-- TO BE DONE --
(1) From the idler wheel axle patent text, quote word for word the part starting with "BACKGROUND OF THE" and going on through "individually mounted wheels.".
(2) Answer these questions from the idler wheel axle patent text:
(a) Which publication is cited as describing an idler wheel axle?
(b) According to the abstract, on which side of the associated carrying leg is each wheel rotatably mounted?
(c) What restricts the central-aisle width in the known solution?
(3) Proceed with the idler wheel axle patent text, writing on from its final sentence.

-- PASSAGE GIVEN --
Idler wheel axle for rail vehicles

Abstract

An idler wheel axle for single-axle or double-axle chassis of rail vehicles having individually mounted wheels and U-shaped, dropped-framed vehicles with lateral carrying legs, wherein each wheel is rotatably mounted on the inside of the associated carrying leg, and on an axle stub of the carrying leg via a wheel mounting, and wherein each wheel is torsionally connected on an inside thereof to a shaft that extends outward through orifices within the wheel and the carrying leg.

Description

BACKGROUND OF THE INVENTION

The present invention relates to an idler wheel axle, and more specifically to an idle wheel axle assembly for individually mounted wheels.

An idler wheel axle is described in WO 98/24674. This known idler wheel axle is designed in actual fact as a driven axle, a drive being fastened to the outside of the chassis frame on each longitudinal side of the chassis. By virtue of a primary suspension provided between the carrying frame and a chassis frame carrying the drive, the drive is connected to the wheel via a cardanic double coupling. In this case, a first drive-side coupling plane is arranged on the outside of the drive and a second driven-side coupling plane lies directly on the inside of the wheel. The shaft, thereby functioning as a cardan shaft, runs continuously, with a corresponding length, between the two coupling planes of the cardanic double coupling. The advantage of this known idler wheel axle is that the axle and the drive can have a small construction width, in order, for example, to make it possible to have even narrow-gage vehicles, at the same time with a small car body width, without the chassis projecting in a disturbing way. A further advantage is that the mounting of the wheel is arranged within the latter, with the result that a good load-bearing capacity and a long useful life are achieved. This solution has a disadvantage, however, when it is necessary to have a maximum central-aisle width (as is customary, for example, in dropped-frame cars) limited only by the spacing of the wheels and necessary transverse-spring travels and transverse-spring free spaces, since this central-aisle width is restricted by the coupling plane arranged on the inside of the wheel. The fact that access to wheel components, such as, for example, the wheel mounting, for maintenance work is impeded by the coupling plane may likewise be a disadvantage. Moreover, in the case of adaption to further, for example even smaller gages, virtually the entire construction would have to be changed.

-- INFORMATION SHOWN --
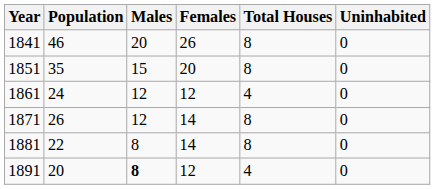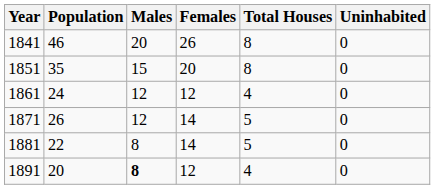1871 | Total Houses: 8 -> 5
1881 | Total Houses: 8 -> 5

-- REPLIES --
(1)
BACKGROUND OF THE INVENTION

The present invention relates to an idler wheel axle, and more specifically to an idle wheel axle assembly for individually mounted wheels.

(2)
(a) WO 98/24674
(b) The inside
(c) The coupling plane arranged on the inside of the wheel

(3)
DE 44 29 889 A1 describes another chassis, in which the wheels, together with the outside drive, are arranged externally on the frame. Here, too, the wheels are connected to the drive in each case via a cardanic double coupling, but the driven-side coupling plane lies directly on the outside of the wheel and the wheel carrying frame is arranged between the insides of the two wheels of an axle. Adaption to different, in particular smaller gages consequently presents a particular problem.

In the applicant's previous German patent application DE 199 30 424.6, it was proposed, on the basis of WO 98/24674, that the shaft terminate in a coupling plane formed directly on the outside of the carrying leg. This results in particularly high variability in application, especially with regard to adaption to smaller gages, while at the same time preserving the advantage of an optimum design of the wheel mounting by the latter being arranged within the wheel. Maintenance work is also made easier. To adapt the axle to a different, for example smaller gage (for example, 900 mm), it is necessary merely for the length of the wheel-carrying axle stub of the carrying leg and of the shaft to be adapted to the desired wheel position corresponding to the gage. As regards a driven axle, however, all the drive components can be left unchanged, because the shaft then forms an intermediate drive shaft which is connected to an actual drive shaft in the coupling plane. As a result, a version, such as is known from the abovementioned DE 44 29 889 A1, may be used as a drive unit. All the advantages according to WO 98/24674 are nevertheless maintained. Furthermore, in the case of a nondriven axle, the shaft may be utilized as a braking shaft by being connected to a braking device in the coupling plane.

Moreover, in the proposed idler wheel axle according to DE 199 30 424.6, this provision, in addition to the wheel mounting arranged completely with two part bearings within the orifice of the wheel, for the shaft to be mounted in the orifice of the carrying leg via a further rotary bearing which therefore, as a whole, forms a third part bearing. However, in order to avoid tolerance-related errors of alignment between the three part bearings, this version is highly complicated in manufacturing terms.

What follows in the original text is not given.